The Fine Art shop in Congress looks like a town in the Old West. |
Corn
was actually planted and thriving near Route #60, as we headed to Wickenburg. The fields stretched as far as we could
see. Then there were acres and acres or
productive trees—either fruit or nut—and then hay.
“This
guy has prime water rights,” said Andy.
One
store near the Centennial Wash advertised a 32-ounce can of beer for
$1.99. Priorities!
Around
Aguila, huge fields were cleared and plowed.
This Congress artist features woodworking pieces made of logs. |
“It
must be corporate farming,” said Andy.
There
were no pivots for irrigation. They must
flood the fields. In town the few stores
that remained open all had bars on the windows.
It didn’t look particularly welcoming.
Since
we couldn’t get into the motel until mid-afternoon, we drove to Congress,
Arizona. A Fine Art shop caught our
eye. Roger waved us in when he saw me
snap pictures of the old one-room church, the wagons and the Mobile garage.
“You’re
here. You have to see the house,” he insisted.
And
it was gorgeous. “I’m not the artist,” explained
Roger. I only put things together for
him. A showcase of logs and carved wood,
the house from floor to ceiling exemplified the Old West.
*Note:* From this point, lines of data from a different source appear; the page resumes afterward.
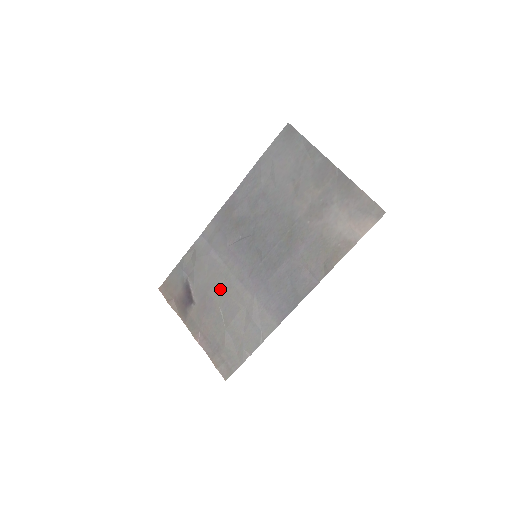
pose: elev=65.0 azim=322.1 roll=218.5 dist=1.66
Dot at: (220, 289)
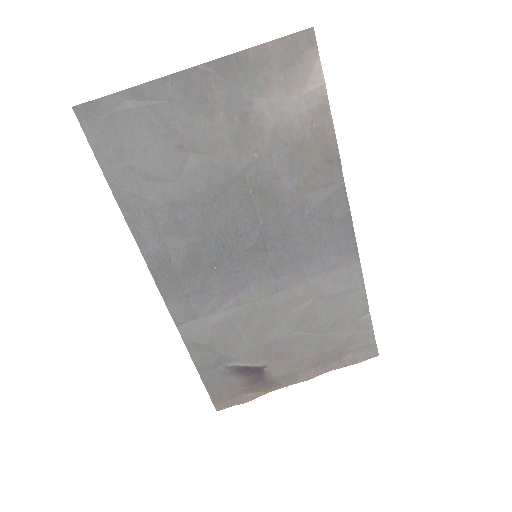
Dot at: (268, 325)
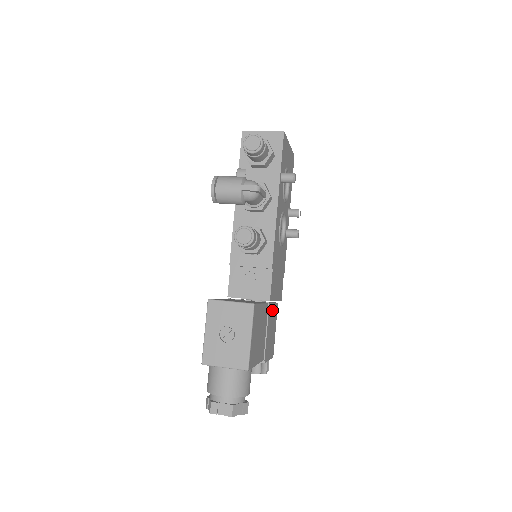
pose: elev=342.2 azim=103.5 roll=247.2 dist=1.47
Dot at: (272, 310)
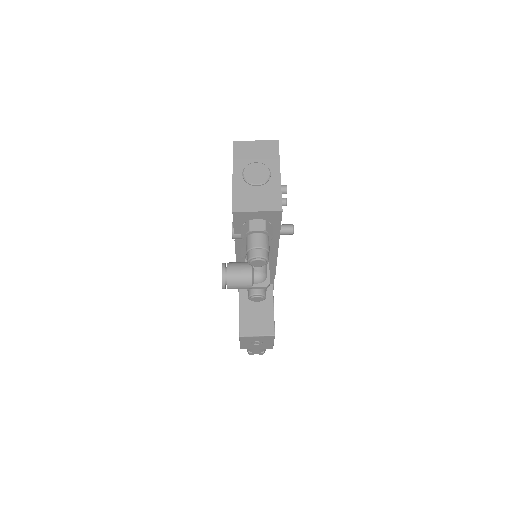
Dot at: occluded
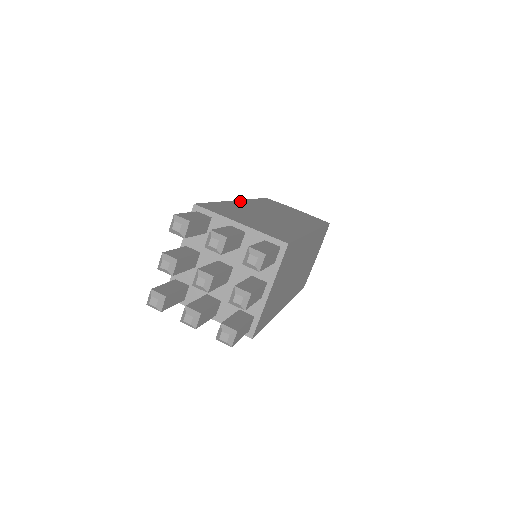
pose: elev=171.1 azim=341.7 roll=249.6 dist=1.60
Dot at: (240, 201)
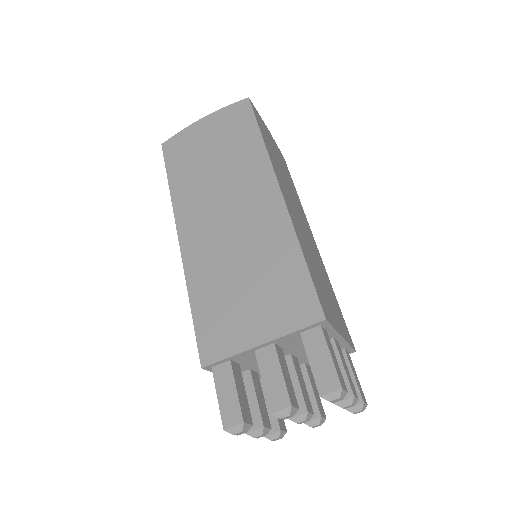
Dot at: (283, 193)
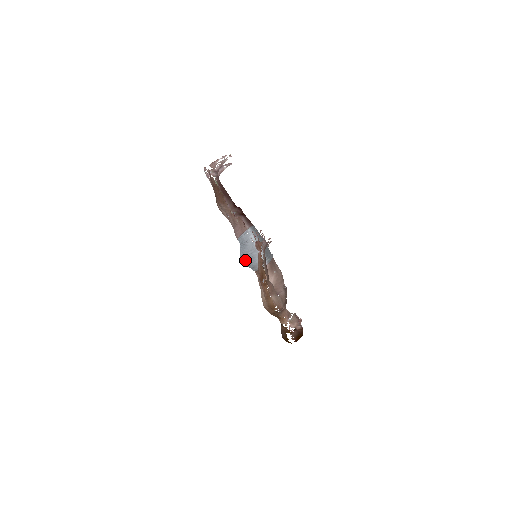
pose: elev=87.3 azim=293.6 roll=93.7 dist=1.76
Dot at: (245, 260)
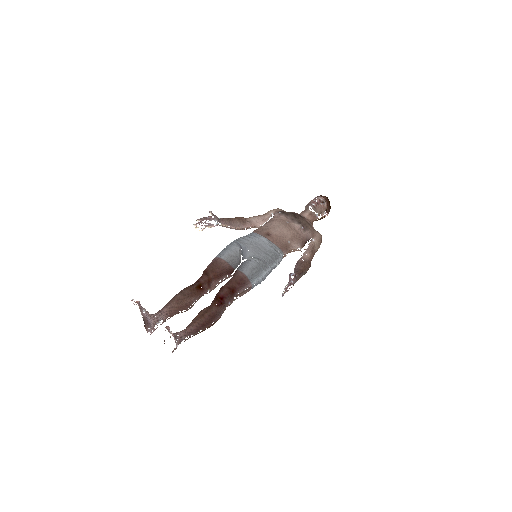
Dot at: occluded
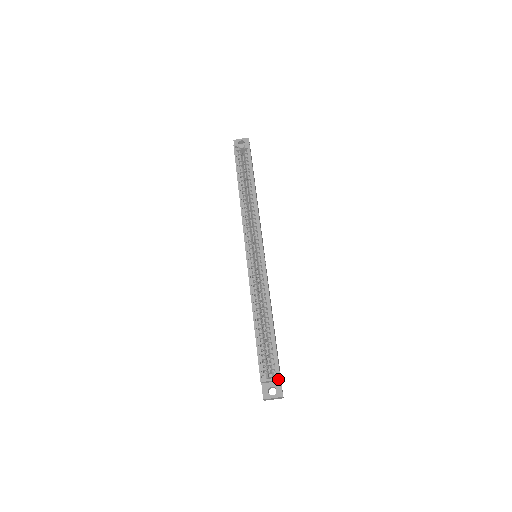
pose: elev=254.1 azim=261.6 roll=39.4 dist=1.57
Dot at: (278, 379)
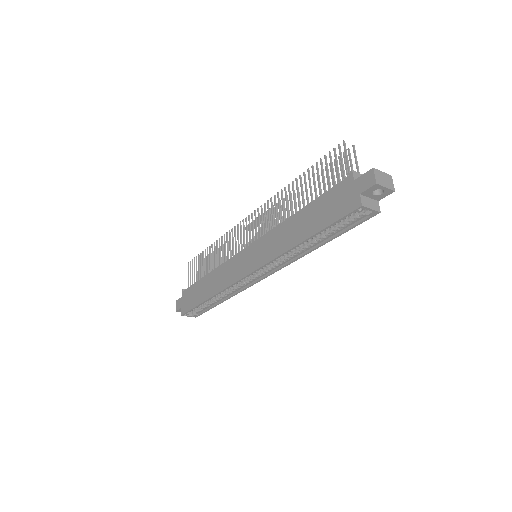
Dot at: (195, 317)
A traffic roundabout in Wickenburg hints about the personality and nature of the classy small town. |
Wickenburg
is still a sleepy town on Saturday afternoon.
Several boys played basketball next to the Garcia Little Red Schoolhouse
near the shopping center.
“Bless
them!” said Andy. It was 89 degrees.
There
is so much more vegetation here in and around Wickenburg, but the washes are
still bone dry.
Joshua trees and Saguaro cacti grow together at the foot of the mountain along the road to Yarnell. |
“They
saved the town,” said Andy. He was talking about the Yarnell Fire in which
nineteen firefighters died. They were
mostly volunteers who were caught when the fire changed direction, not unusual
in a mountainous area. Surrounded and
trapped, they were protected under the fire blankets, but they died of smoke inhalation
and suffocation.
A board with their pictures
is currently the memorial on one street corner, and Yarnell is a sleepy mountain
town with lots of homes and land for sale.
This street corner memorial honors the nineteen firefighters who gave their lives at Yarnell, Arizona. |
But hopefully, the country won’t forget the Granite Mountain Hotshots,
the firefighters who died protecting others.